Advertising has been accused of mocking and degrading the images of various demographic groups within the population. Consequently, advertising has led to the development of stereotypes concerning various social and ethnic groups through the encouragement of negative attitudes in the society (Durk, 2011). For instance, a large group that is subjected to stereotyping in advertisements is women. The imagery of a significant number of domestic products presented to consumers involves women being portrayed as the primary users of these products. However, in reality the decision to buy them may belong to men who can also be the primary users of such products. Additionally, men are increasingly used in various advertisements such as those about voice voting, hence placing women on the sidelines.
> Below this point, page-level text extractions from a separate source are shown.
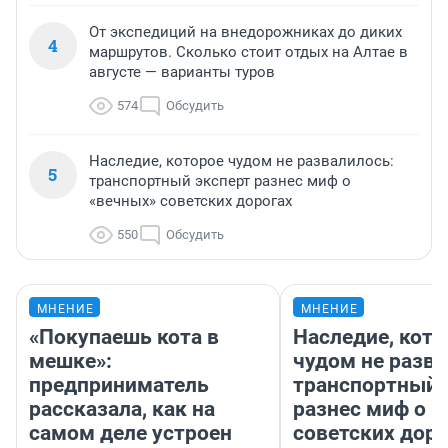
От экспедиций на внедорожниках до диких
4
маршрутов. Сколько стоит отдых на Алтае в
августе — варианты туров
574
Обсудить
Наследие, которое чудом не развалилось:
5
транспортный эксперт разнес миф о
«вечных» советских дорогах
550
Обсудить
МНЕНИЕ
МНЕНИЕ
«Покупаешь кота в
Наследие, кото
мешке»:
чудом не разва
предприниматель
транспортный 
рассказала, как на
разнес миф о 
самом деле устроен
советских доро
Furthermore, advertisements do not portray women, men and children equitably. Evidently, advertisements have been using women as sexual objects to capture men’s attention. This characterization of women does not mitigate the discontent with the representation of women (Percy & Rosenbaum-Elliott, 2012). Additionally, such portrayal fails to capture or depict men in a similar way.

Conclusion

Though advertising is perceived to reflect reality and mirror the trends, behavior and attitudes in society, its content, targets and techniques are used unethically to manipulate people’s buying behavior. Ethics in advertising means that one should consider the preservation of social morals and preserve the consumer’s ability to make independent choices. Therefore, advertisements should be accurate and should not mislead consumers into making poor choices.